Viewers were informed and entertained while Finch’s reputation was surely enhanced by the provision of his clear and incisive comments.
It was genuine reality TV and went a long way to explaining why Finch has been so successful as a captain and why he was retained in the national white ball teams even when his form was waning.
And unless you were a dyed-in-the-wool Stars supporters (is there such a thing?), you couldn’t help but be carried along and hope for Renegades success.
It was unlike most on-field player interviews which are invariably formulaic dross in which the subject agrees with his interrogator that it would be handy to get a wicket soon or that a few more runs wouldn’t go astray.
The key to the segment’s success was access.
Finch was on the ground – literally – and could provide immediate and insightful feedback as the game built to an exciting finish.
It was proof that the closer the commentators are to the action, the better their assessment of it.
It was also the dramatic counterpoint to the low point during the same network’s coverage of Perth’s win over the Sixers last Saturday.
Channelling the late great George Grljusich, whose ABC TV coverage of Sheffield Shield matches at the WACA Ground sometimes included such unforgettable gems as “What a great six … no he’s clean bowled!”, commentators Mark Howard and Adam Gilchrist were left high and dry by Foxtel’s decision to cover the game from a studio in the eastern States rather than at the ground.
There was no way to hide their embarrassment, nor the ineptitude of the management decision, when Moises Henriques belted a high ball deep towards the midwicket boundary.
“Another six!” Howard cried.
“It’s been caught,” Gilchrist contradicted.
The problem was the camerawork which failed to show the ball landing inside the rope and forced the commentators, operating from monitors 3000km away, to guess what was happening.

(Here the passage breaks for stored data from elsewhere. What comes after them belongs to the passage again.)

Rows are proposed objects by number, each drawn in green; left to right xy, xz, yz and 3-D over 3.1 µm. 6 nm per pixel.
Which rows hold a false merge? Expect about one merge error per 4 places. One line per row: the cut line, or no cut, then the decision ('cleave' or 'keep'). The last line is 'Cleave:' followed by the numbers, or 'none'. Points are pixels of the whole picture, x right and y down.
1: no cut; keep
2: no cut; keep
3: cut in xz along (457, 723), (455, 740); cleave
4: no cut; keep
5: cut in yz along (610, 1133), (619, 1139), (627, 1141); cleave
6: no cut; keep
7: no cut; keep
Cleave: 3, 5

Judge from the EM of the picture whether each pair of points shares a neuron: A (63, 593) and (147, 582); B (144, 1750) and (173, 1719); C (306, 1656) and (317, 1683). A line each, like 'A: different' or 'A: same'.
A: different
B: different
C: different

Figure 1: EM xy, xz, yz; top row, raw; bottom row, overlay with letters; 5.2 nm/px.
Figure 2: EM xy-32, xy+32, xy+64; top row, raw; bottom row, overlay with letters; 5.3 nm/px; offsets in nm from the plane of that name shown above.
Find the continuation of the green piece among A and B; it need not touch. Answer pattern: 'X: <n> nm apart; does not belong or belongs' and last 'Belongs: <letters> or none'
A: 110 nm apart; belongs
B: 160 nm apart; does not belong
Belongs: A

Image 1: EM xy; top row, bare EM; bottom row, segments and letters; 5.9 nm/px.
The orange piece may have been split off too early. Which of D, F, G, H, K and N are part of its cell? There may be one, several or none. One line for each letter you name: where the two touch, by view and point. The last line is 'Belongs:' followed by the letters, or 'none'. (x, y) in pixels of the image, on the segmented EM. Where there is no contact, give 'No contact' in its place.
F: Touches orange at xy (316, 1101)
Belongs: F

There was a similar moment a few weeks ago when an injured Jhye Richardson trudged off the ground while the commentors ignored his plight as they ploughed through some insufferable story bearing little relation to the what was happening on the field.
I once asked Richie Benaud for the secret to good television commentary.
His reply was that there was no secret but the commentator “should simply use their words … or their silence to enhance what the viewer can already see”.
Having commentators actively contradict what the viewer can see, or guess what is happening, makes a mockery of the standards Benaud set during his decades behind the microphone.
Presumably money – or Foxtel’s unwilling to pay it - is the reason for the commentators operating from a studio in Sydney or Melbourne when the game is in Perth.
The irony is, of course, that Gilchrist lives in Perth, as does one of Foxtel’s most professional and regarded callers in Adam Papalia, and that it might have been cheaper to cover the match live rather than remotely.
Will Foxtel make the same mistake this Saturday when the BBL final is played at Perth Stadium?
For the sake of those subscribers paying at least $74 a month for the privilege, let’s hope not.
And another thing
Ashton Turner’s batting resurgence has been a key factor in Perth’s rise and his captaincy crucial to the Scorchers’ bid to win a fifth title.
Australia could do a lot worse than usher him into their white ball teams.
And with Finch’s time coming to a close, Test captain Pat Cummins uncomfortable with spreading his responsibilities too widely and no other candidate putting an irresistible case, don’t discount his claims to national captaincy.
He has plenty of parallels to selection chairman George Bailey who converted State captaincy into a successful stint in national colours.